To my great shock and even greater horror, for this confirmed that I was dealing with a psychotic person, Frank started laughing.

 

“I suppose I do rest kind of long. Especially compared to how you hustle around here,” he said with a smirk. I backed away as he approached the bar, slid the fives on and did a set of six smooth reps.

 

“Deadlifts.” I said knowingly, though in reality I knew no more than the name of the exercise.

 

“Yep,” came Frank’s direct answer.

 

“That’s a lot of weight.”

 

Another small chuckle. “It certainly feels that way sometimes.”

 

“How much is that?”

 

“About 525.” He might as well have said a million.

 

“You’re not worried about hurting your back when you do that?”

 

“No.”

 

“That looked pretty easy. Why didn’t you do more reps or heavier weight?

 

“What makes you say it looked easy?”

 

Panic. The few sentences we had exchanged were already pushing my comfort zone, and now I was expected to answer a question!

 

“Well...you know...it looked...easy. Every rep moved...I don’t want to say…,” I grasped at the ether for any word that wasn’t ‘easy.’ “None of the reps looked like you struggled.”

 

“That’s why. If I had done more than 6 it might have turned into a struggle.” I heard the words, but to my extreme detriment, it would be a long time before I grasped their meaning.

 

“Oh. Cool. So...um…” I stammered, trying to build up the courage to ask what I knew was surely going to show my ignorance. “You just kind of bend over and pick it up?”

 

Frank paused for a moment to reflect on my question. “Kind of,” he said as he started to unload the bar. “I’m Frank by the way.”

 

“Shane. Nice to meet you,” I said, slowly accepting that I was probably not going to be murdered. “What’s the point of deadlifting?”

 

“To get big and strong.”

 

Though I had asked the wrong question and actually wanted to know the classic “what muscles does that work,” I received an answer that was fortuitous and hit like a punch from Ivan Drago. I realized then that, perhaps, I was on the wrong path.

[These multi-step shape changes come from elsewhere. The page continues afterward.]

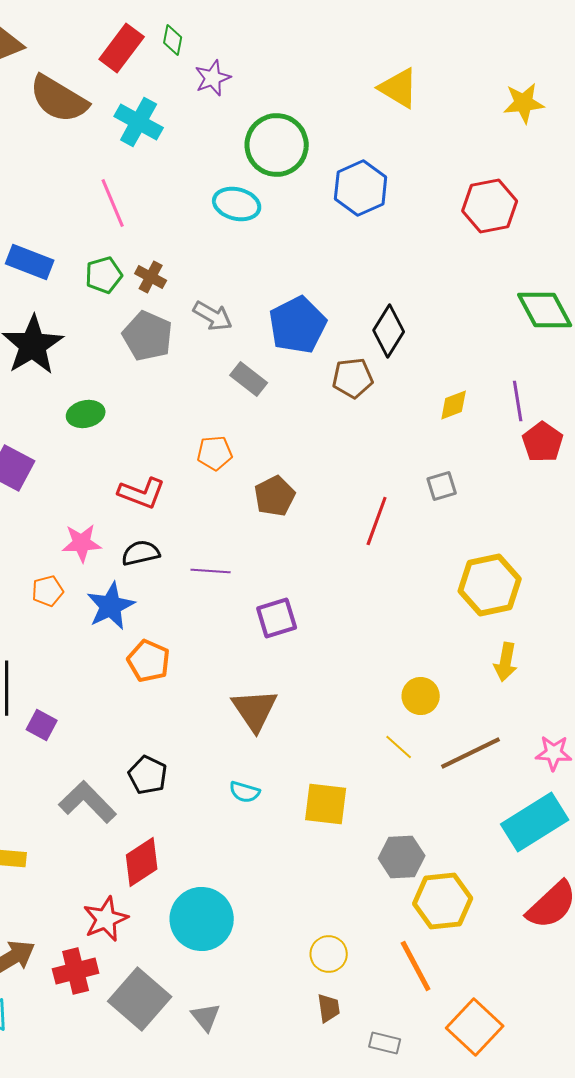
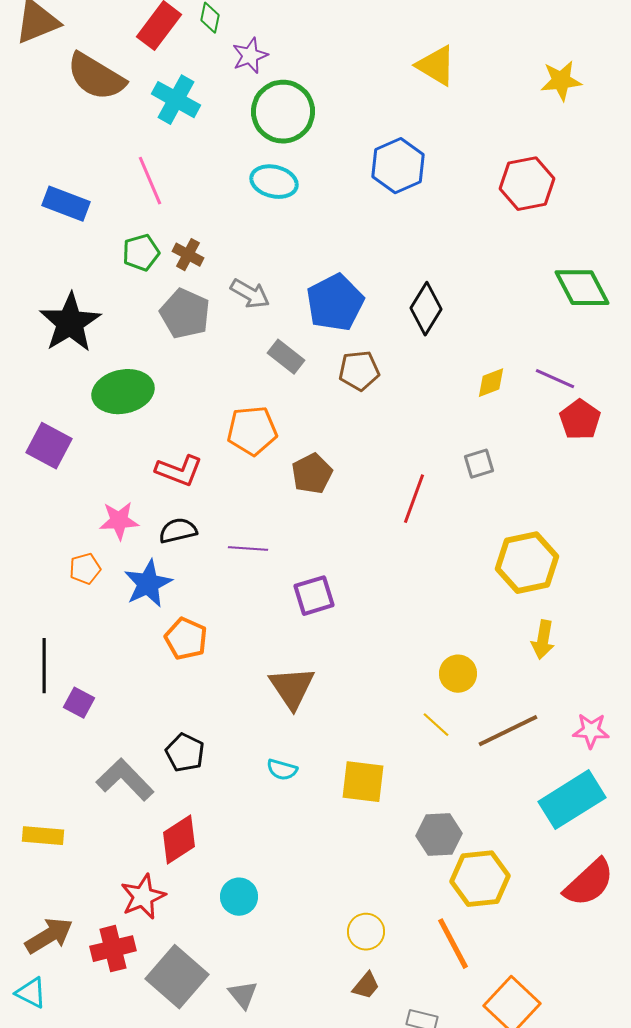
green circle: (277, 145) -> (283, 112), moved
blue rectangle: (30, 262) -> (66, 204), moved
brown pentagon: (353, 378) -> (359, 371), moved
purple line: (518, 401) -> (555, 379), turned -57
green ellipse: (86, 414) -> (123, 392), size x1.6
orange pentagon: (215, 453) -> (252, 431), size x1.4
cyan circle: (202, 919) -> (239, 897), size x0.6
brown trapezoid: (329, 1008) -> (366, 986), turned 48

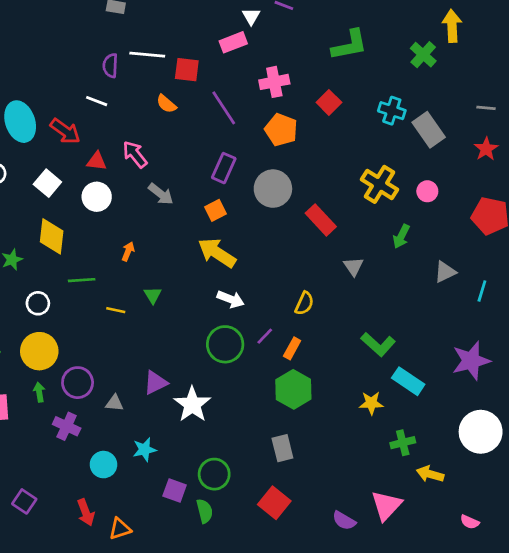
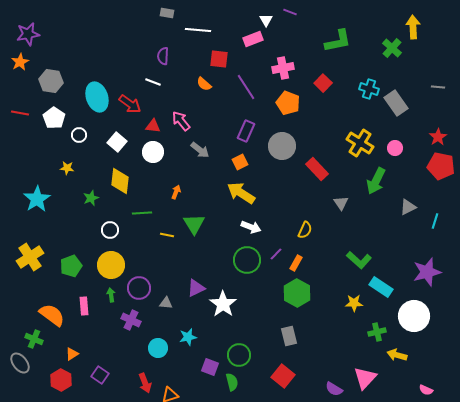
white line: (147, 55) -> (198, 30), moved
red star: (486, 149) -> (438, 137), moved
green arrow: (401, 236) -> (376, 181), size x1.5
green triangle: (153, 295) -> (194, 224), size x1.6
white circle: (481, 432) -> (414, 316), moved

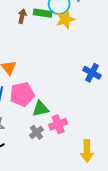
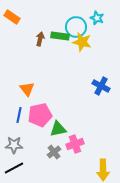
yellow star: (65, 19) -> (82, 42), turned 30
blue cross: (92, 73) -> (101, 86), moved

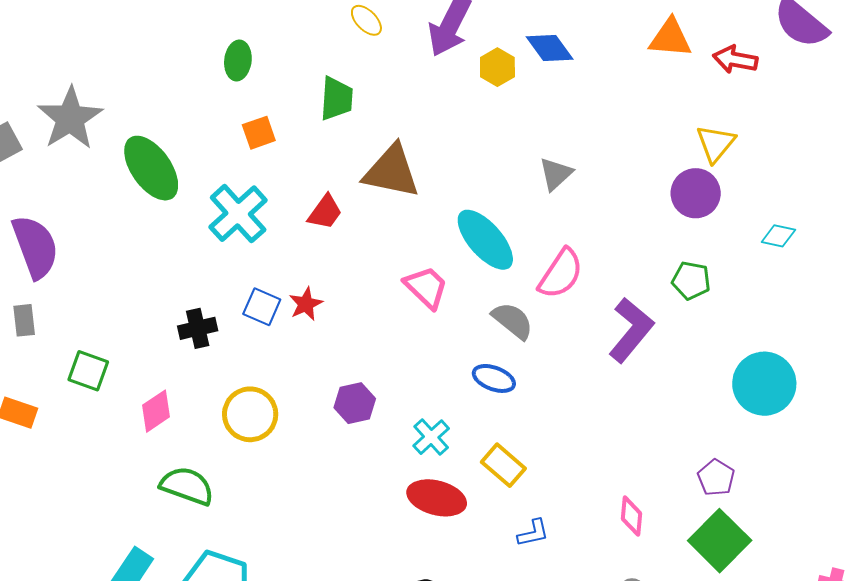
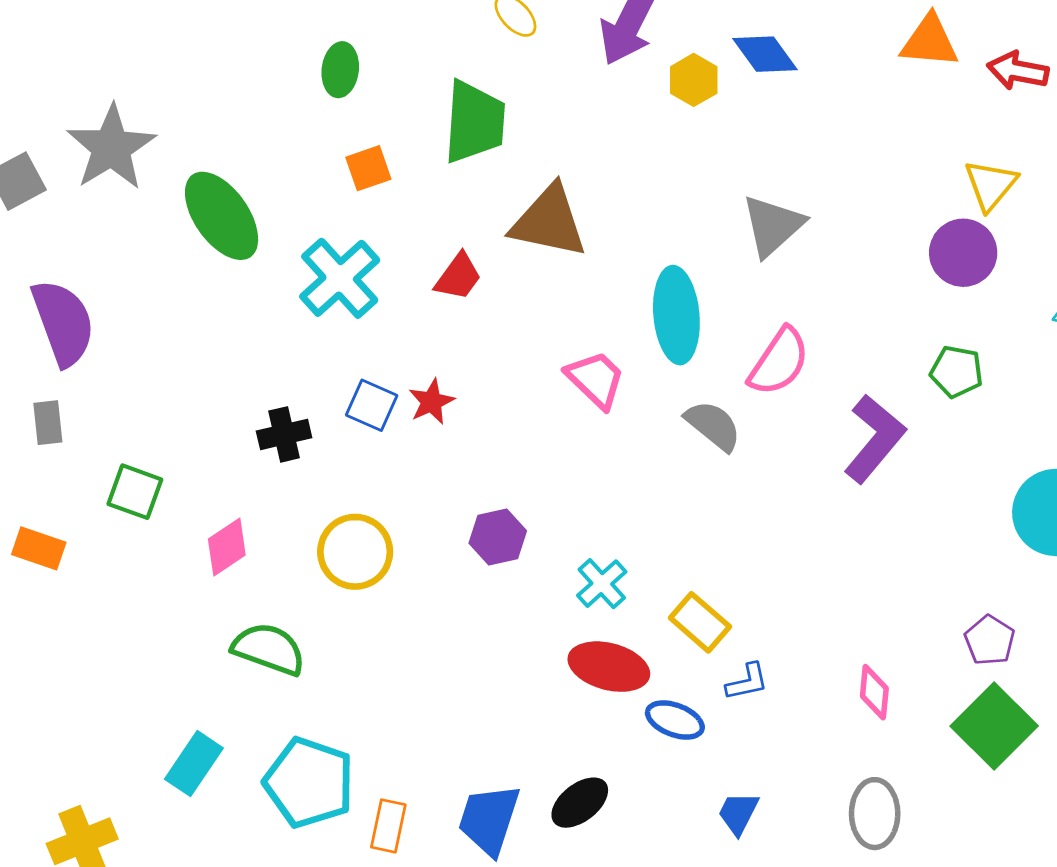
green trapezoid: (337, 99) -> (474, 122), size x1.4
gray triangle: (556, 174) -> (773, 226), size x1.4
cyan ellipse: (485, 240) -> (676, 315), turned 36
blue ellipse: (494, 378) -> (675, 720), moved
blue L-shape: (533, 533) -> (747, 682), moved

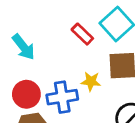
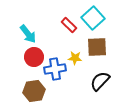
red circle: (26, 94) -> (34, 57), moved

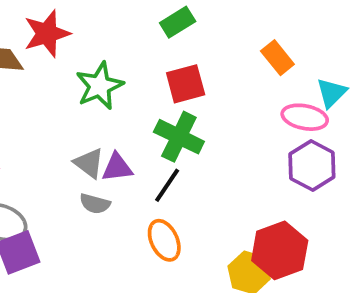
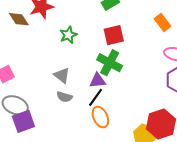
green star: (100, 86) -> (68, 35), size x0.7
purple triangle: (117, 168) -> (98, 80), moved
black line: (167, 185) -> (96, 97), moved

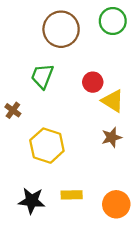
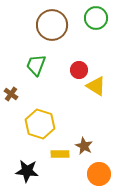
brown star: (112, 137) -> (84, 146), moved, turned -30
yellow rectangle: (72, 195) -> (60, 154), moved

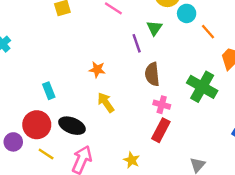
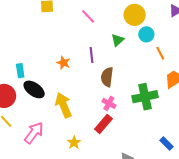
purple line: (137, 43) -> (92, 55), moved
green cross: (202, 87) -> (145, 97), turned 35
yellow arrow: (106, 102) -> (63, 105), moved, size x1.4
black ellipse: (72, 126) -> (34, 89), moved

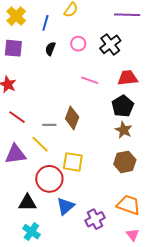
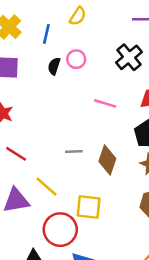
pink circle: (78, 44) -> (76, 59), moved
brown diamond: (72, 118) -> (107, 160), moved
gray line: (49, 125) -> (74, 151), moved

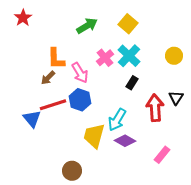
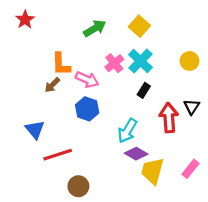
pink arrow: (80, 73) -> (87, 79), turned -35
red line: (53, 105) -> (58, 155), moved
yellow trapezoid: (94, 136) -> (152, 171), moved
pink rectangle: (162, 155) -> (191, 169), moved

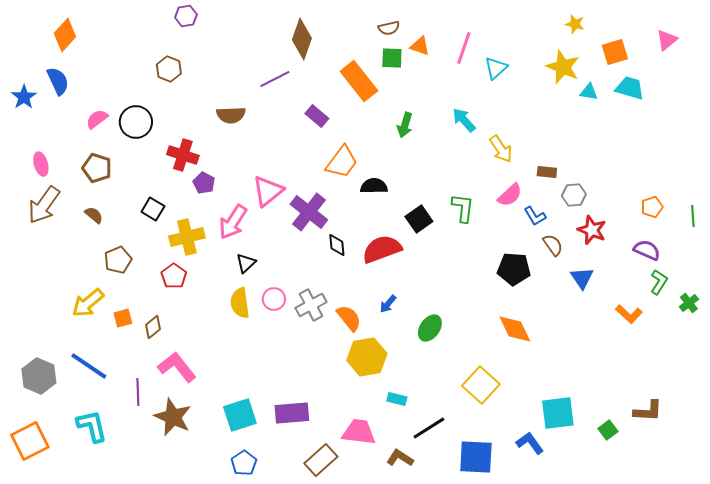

Having abs and looking like Brad Pitt from Fight Club, my motivation until that moment, suddenly lost its first battle to the barbell.

 

I hung around a bit longer that day and waited for Frank to leave. Once the coast was clear, I grabbed a bar and slapped a wheel on each side. I bent down and got set to grip and rip. The bar didn’t budge. I dropped down to a quarter on each side. At this weight, I managed to pull it up to about mid shin level, shaking like a demon, before it slammed back to the floor. With my ego now beaten black and blue, I stripped the twenty-fives off and put a ten on each side, finally managing to pull five reps at the gargantuan weight of sixty-five pounds. I stayed for another hour to punish myself for being so weak, doing set after set of back-breaking reps. That evening, I was so exhausted that I could barely stand from the couch; the next morning, I felt just how much work I had done and relished the feeling.

 

Despite my immense soreness, I went back to the gym and deadlifted again. I started with sixty-five for five and added five pounds each set, doing as many reps as possible each time, until I got to a weight I couldn’t lift for one rep. Then I would drop back down to sixty-five for as many sets to failure as I could possibly manage. I did that every day for twenty-eight straight days.

 

At the end of that month of concerted deadlifting effort and crippling soreness, I’d finally managed to pull the big plate that not long before was immovable. That same day, Frank came in and saw me lifting.

 

“Started deadlifting,” said Frank, “Good. How do you feel?”

 

“Honestly? Kind of like I’ve been hit by a truck.”

 

“Yeah,” Frank said knowingly, “that happens.”